Pour le même responsable, «les changements introduits dans la loi électorale ne sont que des améliorations théoriques, il faudra attendre de voir si, dans les faits, cela va se vérifier ou pas. Le problème qui se pose ne se situe pas au niveau des textes mais des mentalités et des pratiques des personnes chargées de superviser les élections».
La voix du MSP a estimé que «l’intérêt ne réside pas dans la parité ni dans le système de quotas ni dans le choix de certaines catégories pour pouvoir représenter le peuple, ni même dans le changement de mode électoral, il s’agit plutôt de placer le débat au niveau des compétences et de l’habilitation pour occuper ces postes à pourvoir».
Pour sa part, le mouvement Ennahdha, sans émettre de critiques de fond, reproche aux autorités ce qu’il considère comme «une précipitation», évoquant la coïncidence de l’échéance avec les examens nationaux et le mois de Ramadhan.

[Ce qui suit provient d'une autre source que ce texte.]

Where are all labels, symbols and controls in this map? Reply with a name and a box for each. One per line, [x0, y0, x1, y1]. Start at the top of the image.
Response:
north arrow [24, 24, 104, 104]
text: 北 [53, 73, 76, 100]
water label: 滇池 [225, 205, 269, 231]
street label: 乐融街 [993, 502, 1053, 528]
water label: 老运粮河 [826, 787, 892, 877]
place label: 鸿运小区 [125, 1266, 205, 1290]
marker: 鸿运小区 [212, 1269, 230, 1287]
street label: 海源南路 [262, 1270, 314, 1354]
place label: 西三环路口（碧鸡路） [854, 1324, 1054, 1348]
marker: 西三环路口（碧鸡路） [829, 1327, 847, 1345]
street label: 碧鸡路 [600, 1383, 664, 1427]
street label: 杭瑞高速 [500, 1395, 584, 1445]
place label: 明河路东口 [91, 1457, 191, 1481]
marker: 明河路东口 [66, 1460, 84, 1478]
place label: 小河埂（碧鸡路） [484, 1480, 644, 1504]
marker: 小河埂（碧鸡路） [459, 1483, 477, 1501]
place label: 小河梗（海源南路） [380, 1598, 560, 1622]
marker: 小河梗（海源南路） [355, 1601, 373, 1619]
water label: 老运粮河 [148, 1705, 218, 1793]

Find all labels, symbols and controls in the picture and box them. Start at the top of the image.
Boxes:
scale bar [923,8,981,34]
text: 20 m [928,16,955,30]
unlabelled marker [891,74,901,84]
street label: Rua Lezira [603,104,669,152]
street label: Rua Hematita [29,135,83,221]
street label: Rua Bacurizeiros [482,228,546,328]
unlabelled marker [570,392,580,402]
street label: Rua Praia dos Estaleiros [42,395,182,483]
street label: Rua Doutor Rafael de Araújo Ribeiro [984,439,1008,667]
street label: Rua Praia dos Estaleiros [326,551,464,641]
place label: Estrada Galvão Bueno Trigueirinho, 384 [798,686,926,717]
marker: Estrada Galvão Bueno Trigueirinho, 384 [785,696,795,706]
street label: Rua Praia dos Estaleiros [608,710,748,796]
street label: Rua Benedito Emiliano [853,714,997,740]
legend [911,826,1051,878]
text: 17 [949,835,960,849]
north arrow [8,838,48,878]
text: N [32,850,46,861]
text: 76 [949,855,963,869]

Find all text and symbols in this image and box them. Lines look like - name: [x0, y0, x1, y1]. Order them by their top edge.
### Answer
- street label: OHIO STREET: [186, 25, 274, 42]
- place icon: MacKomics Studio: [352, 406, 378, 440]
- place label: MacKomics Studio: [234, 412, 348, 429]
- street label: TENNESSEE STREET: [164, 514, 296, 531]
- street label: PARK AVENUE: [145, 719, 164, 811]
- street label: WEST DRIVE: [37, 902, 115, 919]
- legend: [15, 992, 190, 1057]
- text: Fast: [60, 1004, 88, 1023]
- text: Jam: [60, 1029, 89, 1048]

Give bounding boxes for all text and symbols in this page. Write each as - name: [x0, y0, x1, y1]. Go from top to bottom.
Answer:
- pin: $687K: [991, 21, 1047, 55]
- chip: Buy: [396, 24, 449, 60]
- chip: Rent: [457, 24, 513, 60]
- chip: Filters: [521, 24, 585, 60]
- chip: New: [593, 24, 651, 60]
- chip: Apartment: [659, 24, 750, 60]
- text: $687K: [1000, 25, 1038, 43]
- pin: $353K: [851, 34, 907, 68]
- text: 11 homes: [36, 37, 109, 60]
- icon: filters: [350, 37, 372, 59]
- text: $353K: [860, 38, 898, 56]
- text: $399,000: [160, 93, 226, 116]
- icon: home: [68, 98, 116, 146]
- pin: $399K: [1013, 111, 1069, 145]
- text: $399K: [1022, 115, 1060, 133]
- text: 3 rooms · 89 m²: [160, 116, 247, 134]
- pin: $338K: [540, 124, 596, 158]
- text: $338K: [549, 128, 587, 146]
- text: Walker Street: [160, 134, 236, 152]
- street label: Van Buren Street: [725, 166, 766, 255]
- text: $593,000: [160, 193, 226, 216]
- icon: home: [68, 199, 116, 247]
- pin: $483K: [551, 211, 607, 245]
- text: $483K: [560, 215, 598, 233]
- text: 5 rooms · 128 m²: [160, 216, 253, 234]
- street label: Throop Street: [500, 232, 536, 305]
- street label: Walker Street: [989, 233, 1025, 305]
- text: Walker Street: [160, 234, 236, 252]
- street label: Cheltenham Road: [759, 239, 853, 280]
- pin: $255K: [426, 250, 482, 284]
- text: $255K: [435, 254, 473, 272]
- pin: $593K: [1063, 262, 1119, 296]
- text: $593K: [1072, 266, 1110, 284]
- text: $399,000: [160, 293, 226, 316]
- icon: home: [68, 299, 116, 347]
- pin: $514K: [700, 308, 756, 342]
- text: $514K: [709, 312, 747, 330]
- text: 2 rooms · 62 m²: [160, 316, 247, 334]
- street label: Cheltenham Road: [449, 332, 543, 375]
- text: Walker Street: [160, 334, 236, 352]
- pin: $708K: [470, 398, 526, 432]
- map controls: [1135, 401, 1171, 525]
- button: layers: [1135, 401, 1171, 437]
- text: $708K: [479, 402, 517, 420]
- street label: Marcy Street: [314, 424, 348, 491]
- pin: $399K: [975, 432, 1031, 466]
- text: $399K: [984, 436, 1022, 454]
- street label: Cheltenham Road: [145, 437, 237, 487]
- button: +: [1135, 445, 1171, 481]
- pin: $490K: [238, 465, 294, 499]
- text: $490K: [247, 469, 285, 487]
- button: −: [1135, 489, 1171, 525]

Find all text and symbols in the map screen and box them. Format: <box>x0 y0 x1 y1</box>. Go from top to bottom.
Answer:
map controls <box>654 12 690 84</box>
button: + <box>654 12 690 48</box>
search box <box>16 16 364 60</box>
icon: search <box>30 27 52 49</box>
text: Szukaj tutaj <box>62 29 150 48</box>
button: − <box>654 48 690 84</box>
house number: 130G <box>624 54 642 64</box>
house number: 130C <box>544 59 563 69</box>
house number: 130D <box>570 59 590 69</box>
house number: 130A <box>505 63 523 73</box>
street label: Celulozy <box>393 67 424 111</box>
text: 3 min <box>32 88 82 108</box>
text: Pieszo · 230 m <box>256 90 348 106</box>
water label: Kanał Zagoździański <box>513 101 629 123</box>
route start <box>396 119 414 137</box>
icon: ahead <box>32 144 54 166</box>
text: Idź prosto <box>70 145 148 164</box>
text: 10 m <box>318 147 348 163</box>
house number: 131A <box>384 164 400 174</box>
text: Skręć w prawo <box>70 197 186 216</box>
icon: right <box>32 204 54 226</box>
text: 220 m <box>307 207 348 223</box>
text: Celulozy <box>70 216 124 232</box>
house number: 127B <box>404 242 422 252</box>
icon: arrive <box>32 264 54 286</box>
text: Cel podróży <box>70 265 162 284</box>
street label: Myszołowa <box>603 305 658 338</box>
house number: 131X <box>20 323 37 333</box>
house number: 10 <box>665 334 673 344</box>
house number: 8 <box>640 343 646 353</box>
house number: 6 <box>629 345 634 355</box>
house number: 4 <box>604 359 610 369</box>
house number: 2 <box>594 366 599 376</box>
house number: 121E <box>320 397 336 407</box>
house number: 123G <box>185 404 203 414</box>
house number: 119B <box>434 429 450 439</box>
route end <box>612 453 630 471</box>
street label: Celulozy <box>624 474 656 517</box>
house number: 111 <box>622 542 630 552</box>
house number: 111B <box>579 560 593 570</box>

Dilemme pour les partisans de la Constituante
Pour leur part, les partis favorables depuis au moins deux ans à un processus constituant ne vivent pas moins un dilemme, eux, qui considèrent que les élections incluses dans un agenda de renouvellement des instances élues ne peuvent pas constituer une réponse aux revendications de la rue. Aussi bien le FFS, le RCD, qui comptait des députés de l’Assemblée dissoute, que le PT qui s’est retiré de l’APN à la fin mars 2019, l’équation semble délicate. D’ailleurs les états-majors de ces formations observent comment se présenteront les prochaines semaines notamment dans la mobilisation populaire. Le parti de Louisa Hanoune semble ainsi se donner du temps pour mieux lire le contexte avant que «le comité central ne se réunisse en temps opportun pour prendre la décision adéquate».
Une démarche également retenue par le FFS qui, selon son premier secrétaire, Youcef Aouchiche, «prendra la décision de participer ou pas lors d’une session du Conseil national, sans tolérer qu’une personne ou d’autres parties dicte au parti sa position».